**Task to complete**
Gather every line from the entries below that includes "septic".

**Excerpted data**
BEGIN

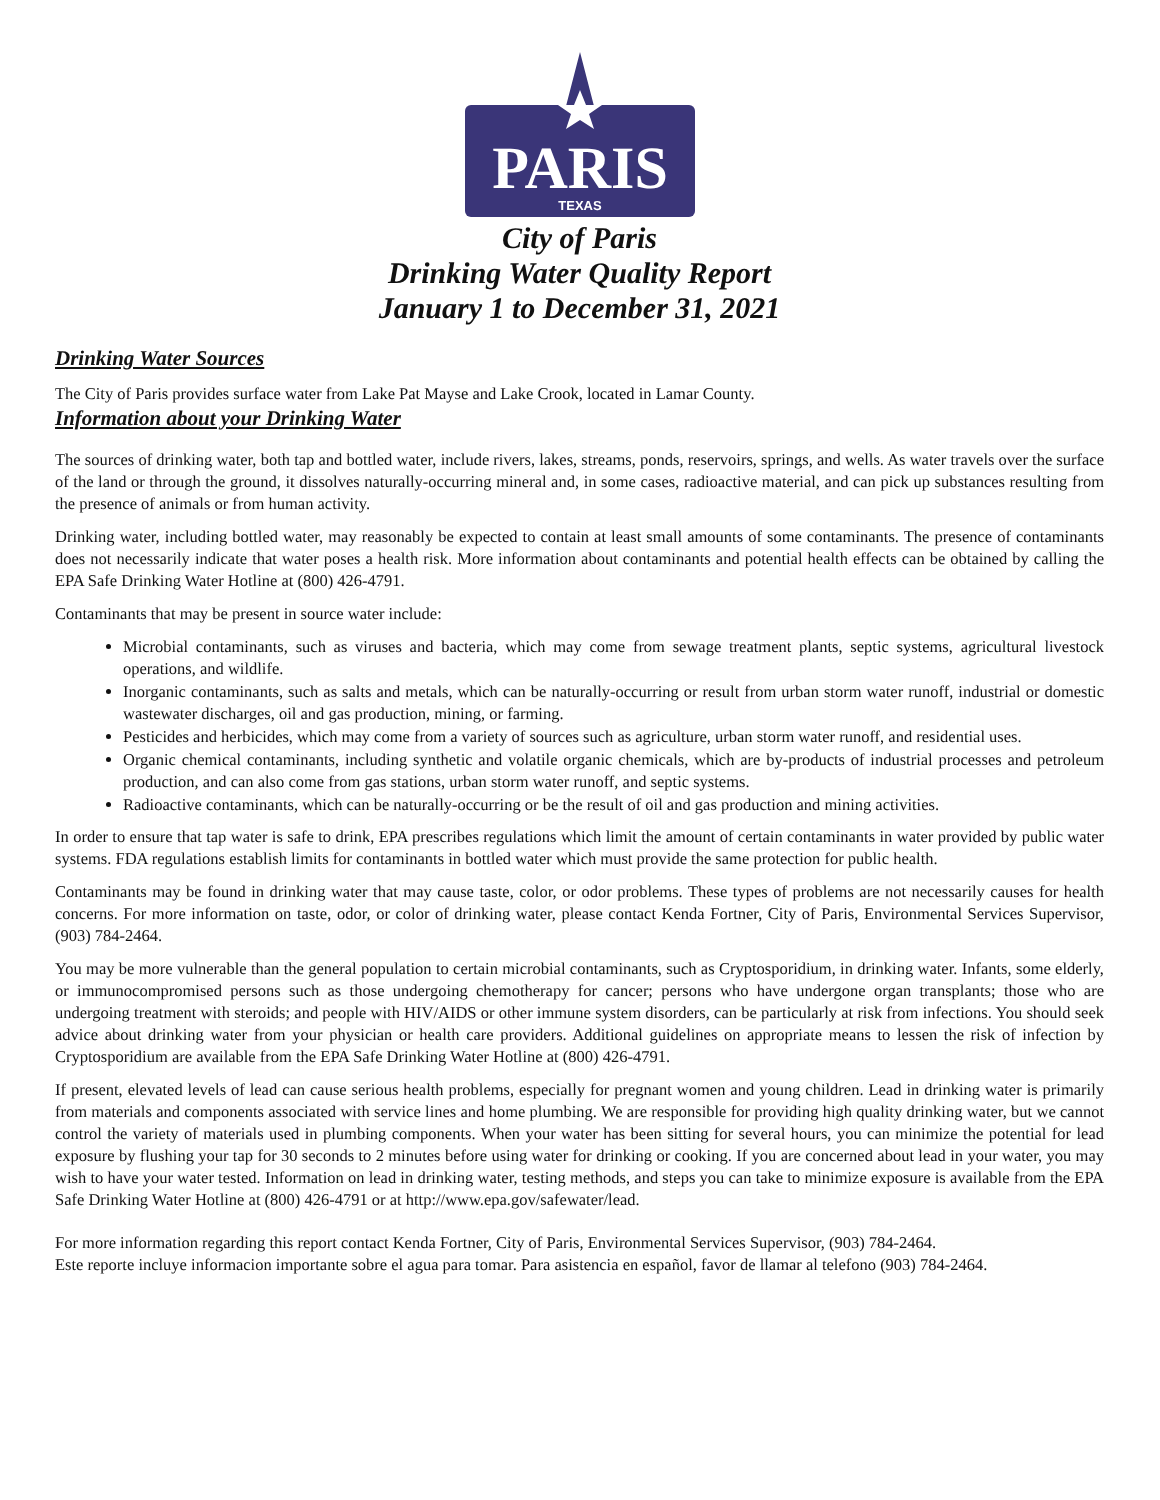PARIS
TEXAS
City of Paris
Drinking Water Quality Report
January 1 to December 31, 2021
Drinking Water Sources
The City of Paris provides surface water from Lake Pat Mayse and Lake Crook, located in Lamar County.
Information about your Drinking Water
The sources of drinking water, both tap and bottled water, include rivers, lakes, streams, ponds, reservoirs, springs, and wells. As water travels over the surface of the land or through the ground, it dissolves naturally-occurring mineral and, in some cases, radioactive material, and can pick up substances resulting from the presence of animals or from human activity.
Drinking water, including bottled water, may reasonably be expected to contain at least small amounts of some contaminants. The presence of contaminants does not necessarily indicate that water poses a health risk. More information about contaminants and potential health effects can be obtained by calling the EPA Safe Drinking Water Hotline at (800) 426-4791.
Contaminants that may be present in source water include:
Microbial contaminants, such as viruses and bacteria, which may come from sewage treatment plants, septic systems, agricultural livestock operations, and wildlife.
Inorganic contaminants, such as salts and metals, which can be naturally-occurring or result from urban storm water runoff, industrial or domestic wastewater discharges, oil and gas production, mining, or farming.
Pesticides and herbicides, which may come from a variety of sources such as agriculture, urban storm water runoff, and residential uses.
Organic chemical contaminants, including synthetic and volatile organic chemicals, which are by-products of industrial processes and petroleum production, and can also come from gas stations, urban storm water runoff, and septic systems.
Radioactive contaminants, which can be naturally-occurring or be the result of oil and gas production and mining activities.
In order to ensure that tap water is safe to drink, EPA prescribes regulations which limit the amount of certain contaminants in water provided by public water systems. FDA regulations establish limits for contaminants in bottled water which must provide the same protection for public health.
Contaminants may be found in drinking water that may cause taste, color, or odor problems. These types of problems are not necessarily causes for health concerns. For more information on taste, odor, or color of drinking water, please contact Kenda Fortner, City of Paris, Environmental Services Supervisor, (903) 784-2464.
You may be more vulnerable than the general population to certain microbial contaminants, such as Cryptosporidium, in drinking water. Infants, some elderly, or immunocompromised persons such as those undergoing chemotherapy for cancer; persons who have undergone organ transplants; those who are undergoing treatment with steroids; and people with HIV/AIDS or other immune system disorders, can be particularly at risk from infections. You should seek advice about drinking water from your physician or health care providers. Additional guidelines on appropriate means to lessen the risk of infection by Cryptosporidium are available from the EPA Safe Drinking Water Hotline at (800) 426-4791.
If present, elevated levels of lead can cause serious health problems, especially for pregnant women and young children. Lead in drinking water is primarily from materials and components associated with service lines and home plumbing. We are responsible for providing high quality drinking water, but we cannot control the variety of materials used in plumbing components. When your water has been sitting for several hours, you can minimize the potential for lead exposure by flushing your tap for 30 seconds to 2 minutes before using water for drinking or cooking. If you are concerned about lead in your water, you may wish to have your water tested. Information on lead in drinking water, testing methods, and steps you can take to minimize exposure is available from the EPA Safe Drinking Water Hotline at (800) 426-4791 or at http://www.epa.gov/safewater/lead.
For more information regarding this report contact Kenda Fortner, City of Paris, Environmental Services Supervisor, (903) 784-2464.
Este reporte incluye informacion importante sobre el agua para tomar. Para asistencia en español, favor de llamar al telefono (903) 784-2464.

END
BEGIN

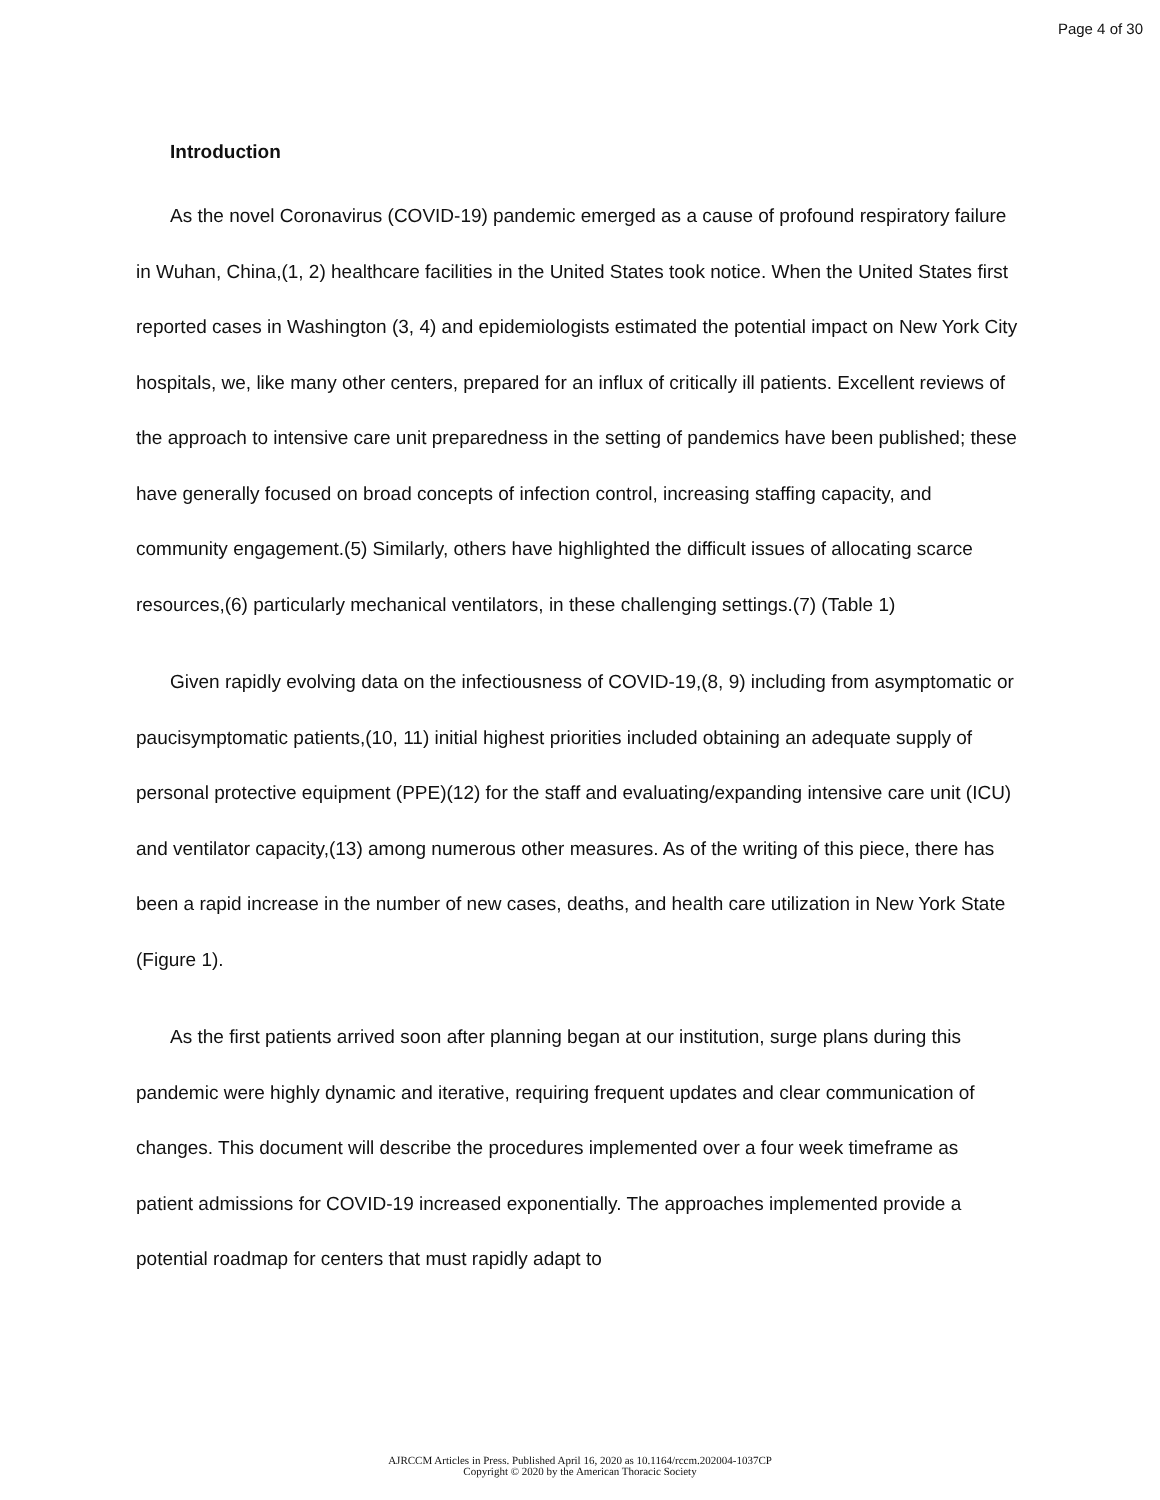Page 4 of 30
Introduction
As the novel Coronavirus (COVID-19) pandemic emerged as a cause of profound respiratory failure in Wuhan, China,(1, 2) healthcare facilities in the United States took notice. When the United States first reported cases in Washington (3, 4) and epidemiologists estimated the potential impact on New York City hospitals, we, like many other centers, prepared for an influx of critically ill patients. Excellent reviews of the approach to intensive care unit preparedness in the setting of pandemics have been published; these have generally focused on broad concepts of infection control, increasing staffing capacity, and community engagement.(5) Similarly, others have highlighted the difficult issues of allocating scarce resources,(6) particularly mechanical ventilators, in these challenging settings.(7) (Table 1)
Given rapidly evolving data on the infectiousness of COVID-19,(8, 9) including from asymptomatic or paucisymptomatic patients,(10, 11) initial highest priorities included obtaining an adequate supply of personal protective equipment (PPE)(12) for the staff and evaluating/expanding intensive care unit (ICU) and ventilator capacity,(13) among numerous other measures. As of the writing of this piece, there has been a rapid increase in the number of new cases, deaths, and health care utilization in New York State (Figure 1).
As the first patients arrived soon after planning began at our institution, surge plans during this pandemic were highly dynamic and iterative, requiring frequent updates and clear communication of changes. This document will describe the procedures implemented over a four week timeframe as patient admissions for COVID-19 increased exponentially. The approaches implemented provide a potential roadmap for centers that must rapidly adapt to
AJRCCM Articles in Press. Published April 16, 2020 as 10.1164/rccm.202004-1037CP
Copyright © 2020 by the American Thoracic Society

END

**Exercise answer**
Microbial contaminants, such as viruses and bacteria, which may come from sewage treatment plants, septic systems, agricultural livestock operations, and wildlife.
Organic chemical contaminants, including synthetic and volatile organic chemicals, which are by-products of industrial processes and petroleum production, and can also come from gas stations, urban storm water runoff, and septic systems.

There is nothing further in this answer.